Seth Kinman (1815-1888)
Pictured above sitting on a chair that he made from more manliness than we will ever sniff in all of our days, Seth Kinman is exactly what pops into your brain when you think “Mountain Man,” whether you’ve seen him before or not. Kinman claimed that he had taken down more than 50 elk in one month. We certainly don’t doubt it, but you’re more than welcome to (at your own risk). As he settled into his golden years he spent the days doing some light crafting, which of course means making badass chairs out of antlers and bears on special order for four different presidents.

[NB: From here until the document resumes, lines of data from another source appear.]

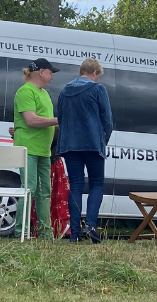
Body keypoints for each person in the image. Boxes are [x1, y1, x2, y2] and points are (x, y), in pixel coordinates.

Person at [58, 58, 113, 244]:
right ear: (95, 73)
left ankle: (74, 234)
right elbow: (108, 122)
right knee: (97, 183)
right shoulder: (98, 89)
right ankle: (89, 225)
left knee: (75, 185)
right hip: (92, 144)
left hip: (70, 146)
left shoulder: (65, 91)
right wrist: (102, 141)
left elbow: (61, 118)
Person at [12, 58, 60, 240]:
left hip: (44, 150)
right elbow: (31, 120)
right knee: (29, 189)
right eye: (50, 73)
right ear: (41, 71)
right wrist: (58, 120)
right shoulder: (25, 91)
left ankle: (46, 234)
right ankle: (21, 232)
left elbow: (45, 122)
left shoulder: (45, 94)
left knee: (45, 192)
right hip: (28, 149)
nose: (51, 77)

Jedediah Smith (1799-1831)
Jed was about as OG as mountain men get. The New Yorker trekked his way across the Rockies, the West Coast, and essentially owned the Southwest (way before Walter and Jesse did, bitch). He was the first American to set foot on many parts of the country, fought bravely in the North American Indian Wars, and didn’t even drink, swear, or smoke (pretty much our favorite parts of Mountain Manhood). It took an ambush of 15-20 Comanche Indians to take down Jed – it’s almost like “Strong” was his middle name. Oh wait, it was.

Kit Carson (1809 – 1868)
Carson was a military man, but qualifies for Mountain Man status through exploring much of the Rockies and Northern California (we’re going to guess the tie-dye, hippie, free-love hub that NorCal houses these days would MAKE HIM SICK). He also took a coast-to-coast journey to Washington to let the US Government know that the Mexican-American war had begun. Seriously. Nowadays Steve Guttenberg can’t fart without someone tweeting it, but back in Carson’s time there was an entire war going on that the government didn’t know about yet.

John “Liver-Eating” Johnson (1824 – 1900)
Not sure that too much has to be said about this Mountain Man beyond his name. Johnson served in the Mexican-American war but deserted after striking an officer and went on the lam with a brand new name – John, wait for it - Johnston. Good thinking, John, they’ll never find you now. While obviously not a rocket scientist, Johnson was a sharpshooter, sailor, trapper, and whiskey man. He died in California at the age of 76, which is like 150 in old-timey age.